见栾漪在窗口看他,栾玉清回头对栾漪笑笑,并两根手指到眉边行个礼,回身助跑两步跃上围墙,再跳下去。一连串的动作如行云流水,一气呵成。
栾漪看得失笑,却又不敢扬声唤他,拿了手机给他短讯:[练过?]
[以前没有,且修往后。]还真是借了脚凳能上房,搬了云梯摘月亮。脸红害羞什么的,他现在大概再也不会了。
栾漪一边好笑,一边洗漱了走下楼去。却在步入厨房时和沈念珍的视线撞个正着。
栾漪本来以为她已经出去了,自己一向又是漫不经心,目光猝然一遇,因了心虚,心跳都吓得停了停。下意识地别开了相对的目光,拿了碗筷坐到桌边,栾漪若无其事地笑:“今天不用去上班吗?”
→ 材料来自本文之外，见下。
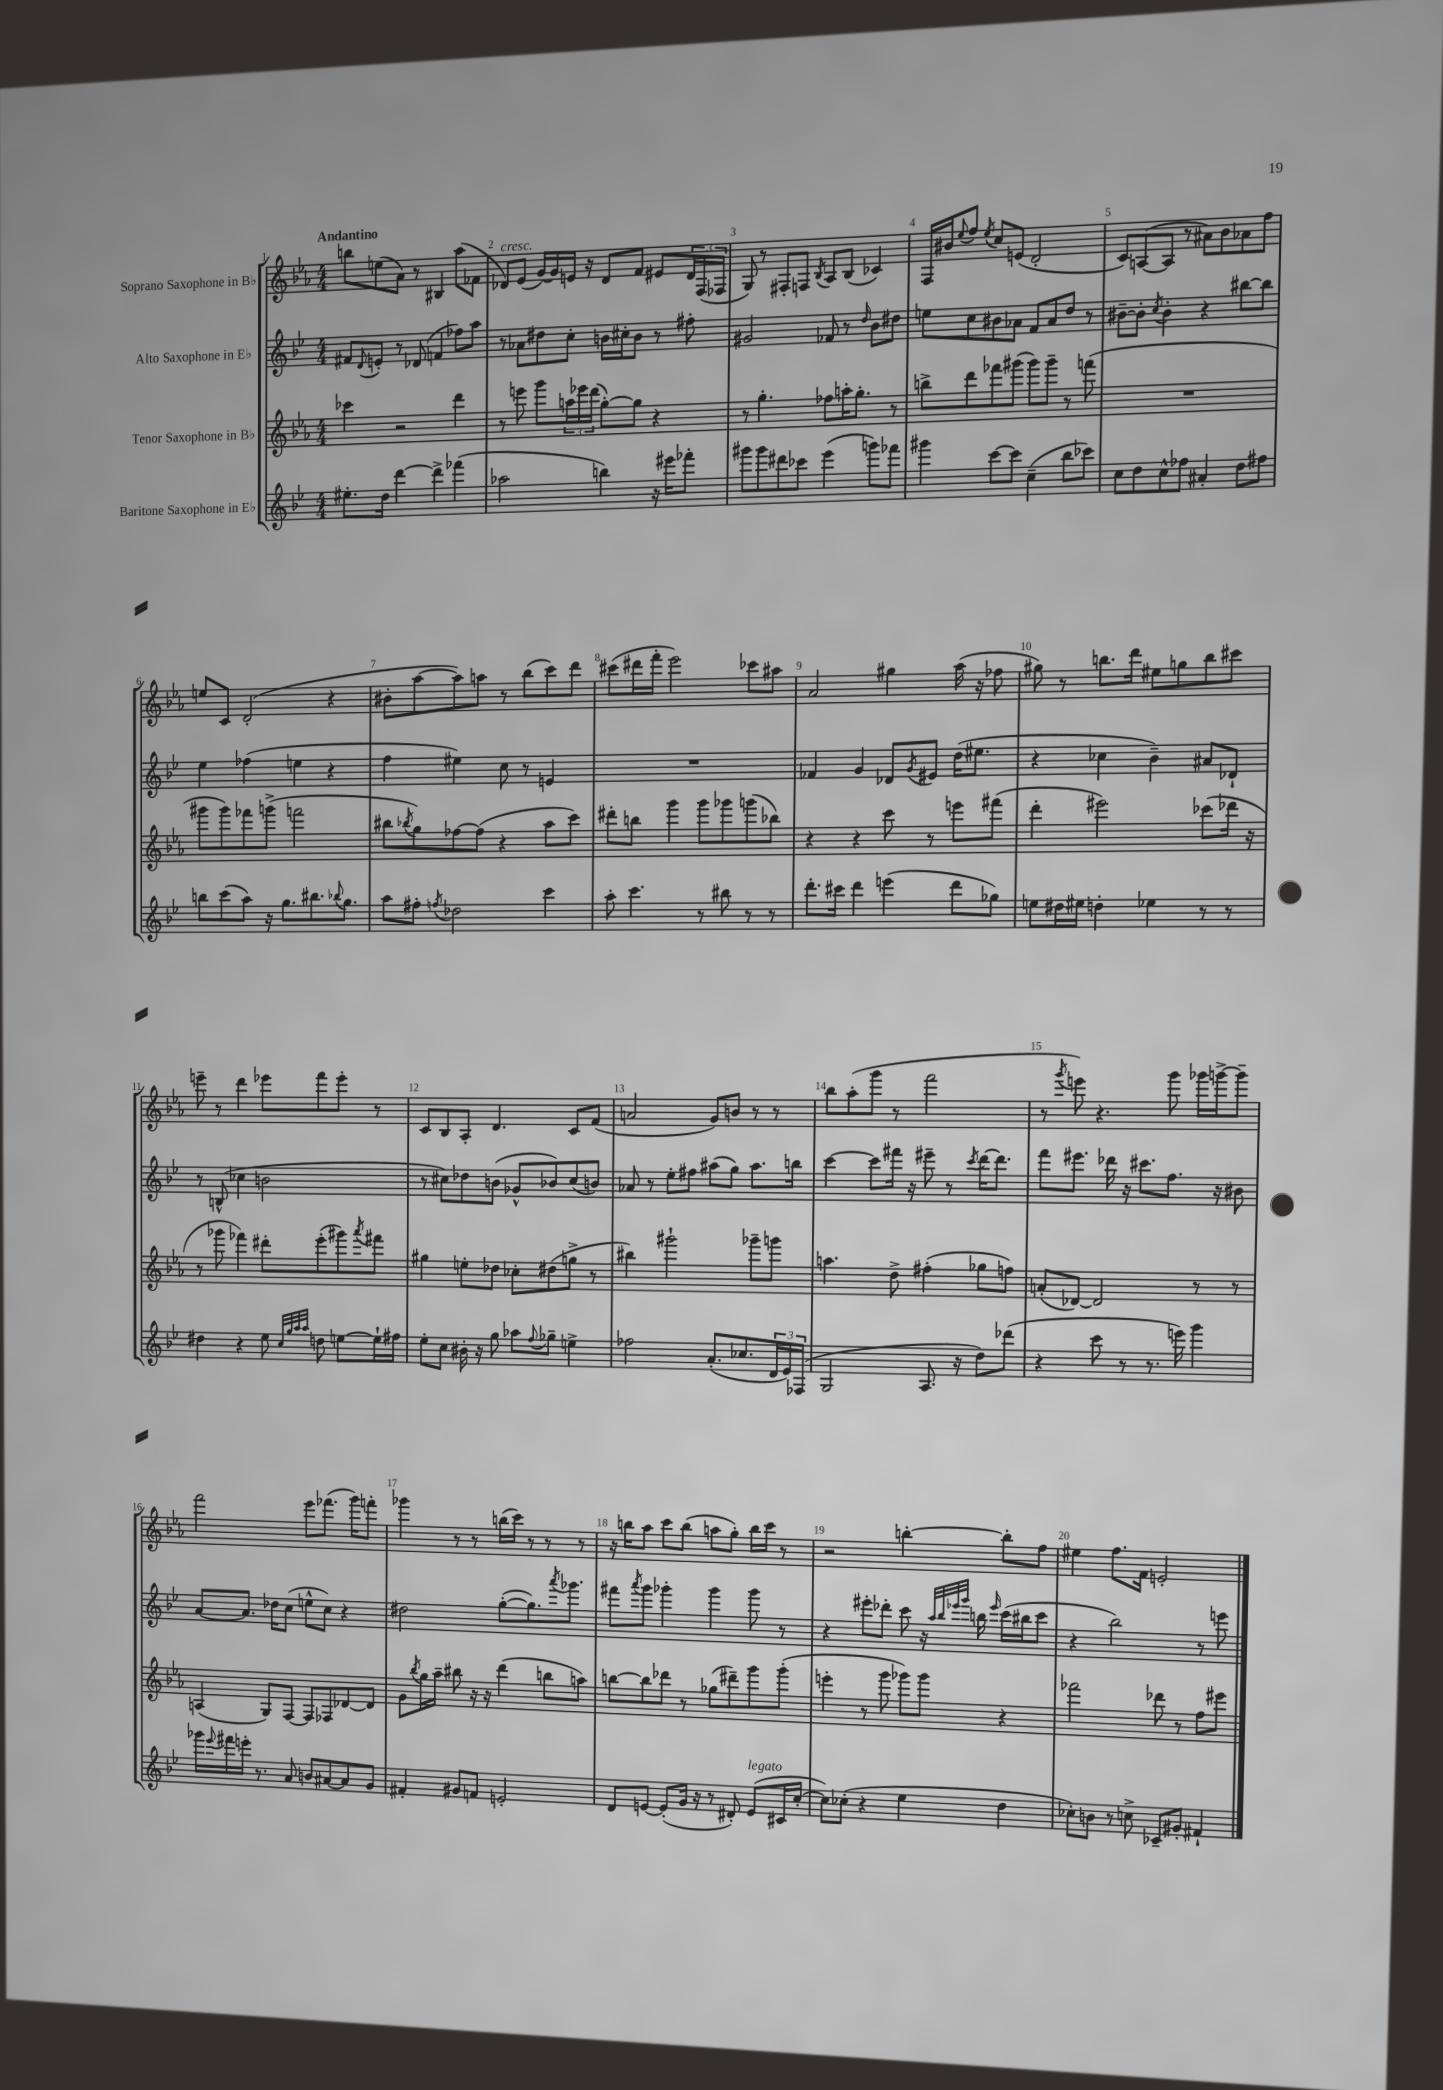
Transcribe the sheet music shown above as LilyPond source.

<<
\new StaffGroup <<
\new Staff = "s0" \with { instrumentName = "Soprano Saxophone in Bb" } {
    \clef treble \key ees \major \numericTimeSignature \time 4/4 \tempo "Andantino"
    b''8 e''8( aes'8) r8 bis4 aes''8( fes'8 |
    des'8^\markup { \italic "cresc." }) ees'8( g'16~) g'16 e'16 r16 des'8 f'8 eis'8 \tuplet 3/2 { des'16 f16( fes16 } |
    g8) r8 fis8-. f8 \acciaccatura { bes8 } aes8 bes8( ces'4) |
    f16 bis'16 \appoggiatura { ees''8 } f''8 \acciaccatura { ees''8 } c''8 e'8( d'2-. |
    c'8) a8~( a8 r8 ais'8) bes'8 aes'8 f''8 |
    e''8 c'8 d'2-.( r4 |
    bis'8-. aes''8~ aes''8) a''8 r8 bes''8( c'''8) d'''8 |
    cis'''8( dis'''16 f'''16-. ees'''2) ces'''8 ais''8 |
    aes'2 gis''4 aes''16( r16 fes''8 |
    gis''8) r8 b''8. d'''16 eis''8 g''8 b''8 cis'''8 |
    e'''8-- r8 d'''4 ees'''8 f'''8 ees'''8-. r8 |
    c'8 bes8 aes8-. d'4. c'8 f'8( |
    a'2 g'8) b'8 r8 r8 |
    bes''8 aes''8-.( g'''8 r8 f'''2 |
    r8 \acciaccatura { g'''8 } e'''8) r4. g'''8 ges'''16 g'''16~-> g'''8-- |
    f'''2 ees'''8 fes'''8.( g'''16) f'''8-. |
    ges'''4 r8 r8 b''16( c'''16) r8 r8 r8 |
    r16 b''16 aes''8 c'''8 b''8( a''8 g''8-.) b''16 c'''16 r8 |
    r2 b''4~-. b''8-. f''8 |
    eis''4 f''8. f'16 e'2-. \bar "|." |
}
\new Staff = "s1" \with { instrumentName = "Alto Saxophone in Eb" } {
    \clef treble \key bes \major \numericTimeSignature \time 4/4
    fis'8 \appoggiatura { d'8 } e'8-. r8 des'8( f'4 fes''8) a''8 |
    r8 aes'8 dis''8 c''8-. b'16 cis''16-. b'8 r8 fis''8-. |
    gis'2 fes'8 r8 \grace { d''16 } bes'8 dis''8 |
    e''8 c''8 bis'8 aes'8 f'8 aes'8 d''8 r8 |
    bis'8~-- bis'8-. \acciaccatura { c''8 } bis'4-. r4 bis''8~ bis''8 |
    ees''4 fes''4( e''4 r4 |
    f''4 eis''4) c''8 r8 e'4 |
    R1 |
    fes'4 g'4 des'8 \acciaccatura { g'8 } eis'8 d''16( eis''8. |
    r4 ces''4 bes'4--) ais'8 des'8-! |
    r8 b8-^( ces''4 b'2 |
    r8 cis''8) des''8 b'8( ges'8-^ bes'8) cis''8( b'8) |
    aes'8 r8 ees''8-. fis''8 ais''8( g''8) ais''8. b''16 |
    c'''4~ c'''8 fis'''16 r16 eis'''8-- r8 \acciaccatura { c'''8 } d'''16~ d'''8. |
    f'''8 eis'''8. des'''16 r16 cis'''8. f''8. r16 bis'8 |
    a'8~ a'8. des''16 c''8( e''8-^ c''8) r4 |
    dis''2 g''8~-.( g''8.) \acciaccatura { a'''8 } ges'''8. |
    fis'''8 \acciaccatura { a'''8 } g'''8 ges'''4-. ges'''4 ges'''8 r8 |
    r4 eis'''8-. des'''8-. c'''8 r16 \grace { a''32 bes''32 ees'''32 g'''32 } b''16 \grace { ees'''16 } c'''16( bis''16 c'''8 |
    r4 bes''2) r8 e'''8 \bar "|." |
}
\new Staff = "s2" \with { instrumentName = "Tenor Saxophone in Bb" } {
    \clef treble \key ees \major \numericTimeSignature \time 4/4
    ces'''4 r2 d'''4 |
    r8 e'''8 g'''8 \tuplet 3/2 { a''16 ees'''16 d'''16( } g''8~-.) g''8 r4 |
    r8 g''4.-. fes''8 a''16-. g''8.-. r8 |
    b''8-> d'''8 fes'''8 gis'''8( gis'''8) gis'''8-- r8 f'''8( |
    R1 |
    gis'''8 gis'''8) fes'''8 g'''8->( f'''2 |
    bis''8 \acciaccatura { bes''8 } g''8) fes''8~ fes''8( r4 aes''8 c'''8) |
    dis'''8-. b''8 g'''4 g'''8 ges'''8 g'''8( bes''8) |
    r4 r4 c'''8 r8 e'''8 fis'''8( |
    d'''4-. eis'''2) ces'''8( des'''16 r16 |
    r8 ges'''8 fes'''4) dis'''8-. ees'''8-.( gis'''8) \acciaccatura { aes'''8 } fis'''8 |
    gis''4 e''8-. des''8 ces''8-. dis''8( g''8-> r8 |
    bis''4) gis'''2-! ges'''8-- g'''8 |
    a''4. d''8-> fis''4-.( ges''8 f''8) |
    a'8-.( des'8~) des'2 r8 r8 |
    a4( g8) f8~ f8 fes8 des'8~ des'8 |
    g'8 \acciaccatura { bes''8 } g''16 aes''16-- bis''8 r16 r16 d'''4( b''8 a''8) |
    b''8~ b''8 des'''8 r8 ges''8( dis'''8--) g'''8 g'''8-.( |
    e'''4-. r8 g'''8 ges'''8) ges'''8 r4 |
    fes'''2 des'''8 r8 f''8 eis'''8 \bar "|." |
}
\new Staff = "s3" \with { instrumentName = "Baritone Saxophone in Eb" } {
    \clef treble \key bes \major \numericTimeSignature \time 4/4
    eis''8.-. d''16 d'''4~ d'''4-> fes'''4( |
    aes''2 b''4) r16 eis'''16 fes'''8-. |
    gis'''8 gis'''8 dis'''8 ces'''8 ees'''4( g'''8) fes'''8 |
    gis'''4 c'''8~ c'''8 c''4--( bes''8 ces'''8) |
    c''8 d''8 c''8-^ fes''8 ais'4-. d''8 fis''8 |
    b''8 c'''8( a''8) r16 g''8. bis''8. \appoggiatura { bes''8 } g''8. |
    a''8 fis''8-. \acciaccatura { f''8 } des''2 c'''4 |
    a''8-. c'''4. r8 bis''8 r8 r8 |
    d'''8.-. cis'''16 d'''4 e'''4( d'''8 ges''8) |
    e''8 dis''16 eis''16 d''4-. ees''4 r8 r8 |
    dis''4 r4 ees''8 \grace { c''32 g''32 a''32 a''32 } d''8 e''8~ e''16-! fis''16 |
    ees''8-. c''8 bis'16-. r16 g''8 aes''8 \appoggiatura { f''8 } ges''8-- e''4-> |
    fes''2 a'8.-.( ces''8. \tuplet 3/2 { d'16 ees'16) fes16( } |
    g2 a8. r16 d''8) des'''8( |
    r4 c'''8 r8 r8. e'''16) g'''4 |
    ges'''16 \appoggiatura { ees'''8 } fis'''16 e'''16-. r8. a'8 b'8 ais'8~ ais'8 g'8 |
    fis'4-. gis'8 f'8 e'2-. |
    d'8 e'8~ e'8-.( g'16 r16 r8 dis'8-.) e'8^\markup { \italic "legato" }( cis'16 c''16~-. |
    c''8) ces''8-.( r4 ees''4 d''4 |
    ces''8-.) b'8 r8 c''8-> ces'8-- gis'8-. fis'4-! \bar "|." |
}
>>
>>
\layout { \context { \Score \override BarNumber.break-visibility = ##(#f #t #t) barNumberVisibility = #all-bar-numbers-visible } }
“这几天都没什么事,你叔叔说我在家休息休息也好。”沈念珍倒是没提栾漪在这种时间上班稳迟到的事,可是话里含着淡淡幸福的慵意更是令人逆耳刺心。
栾漪笑了笑,将豆沙包蘸进蕃茄酱碟里,沾了沾就拿起来,“哎我要迟到了先走了啊!”
“晚上有没有时间?”
栾漪已经走到门边,又回过头来,“有事?”
“有个朋友的儿子和你差不多大了,对你印象挺好,想约在一起吃个饭。”话说到一半,看栾漪的眼光已经转得似笑非笑,沈念珍的声音有点儿干涩,却还是力持镇定地平铺直叙完了。
相亲就相亲嘛!亏得她,编排得这么婉转。
对她印象好──呵,也得见得着啊!
栾漪笑笑,“好啊!”
一大家子人,个个都认定了她是祸水,早泼早超生。其实嫁人又怎样?不过是多个固定性伴侣──又有何不可呢?